Preliminary results show 48 percent of workers with ear, nose and throat problems such as nasal congestion, hoarseness, headaches and throat irritation. Thirty percent have pulmonary problems, including shortness of breath, persistent cough and wheezing.
About 19 percent of workers have been diagnosed with post-traumatic stress disorder - at least double the rate seen in the general population.
The data reflect 1,100 patients screened between July 2002 and April 2003. But program directors say patients have continued to report symptoms at about the same rate since then.
"We are seeing people now in our screening program - two years later - who are still suffering these symptoms," Levin said in a recent interview.
It's too early to determine whether any of the workers will one day suffer from lung or other types of cancer as a result of their assistance, he said. A final report on the workers' health is expected next spring.
Meantime, senators from Ohio and New York are working to create a federal medical screening program for emergency personnel and others who respond to future disasters.
The Federal Emergency Management Agency, which funds the existing program, lacks authority to conduct such long-term monitoring.
"If a horrific event occurs, those who risk their lives to respond must know that their health needs will be met," said Sen. George Voinovich, R-Ohio, who chairs the Senate Environment and Public Works subcommittee that oversees FEMA.

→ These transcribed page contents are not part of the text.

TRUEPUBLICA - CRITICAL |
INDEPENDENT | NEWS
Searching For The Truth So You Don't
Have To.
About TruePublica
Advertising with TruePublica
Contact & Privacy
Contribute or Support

His bill passed the committee in July and is pending before the Senate, where no opposition is expected. It wouldn't cost anything to create the program, and funding to operate it would be appropriated as needed.
Workers whose job it is to rush straight into one disaster after another can't believe they have gone so long without the health tracking, which wasn't in place for emergency crews who responded to the Oklahoma City bombing or to California's earthquakes.
"We go in and answer calls for the safety of other people, that's what we are paid to do," said Robert Hessinger, a paramedic on the Ohio team who had trouble taking deep breaths after the Sept. 11 mission.
"There also needs to be things in place to look out for our safety," Hessinger said.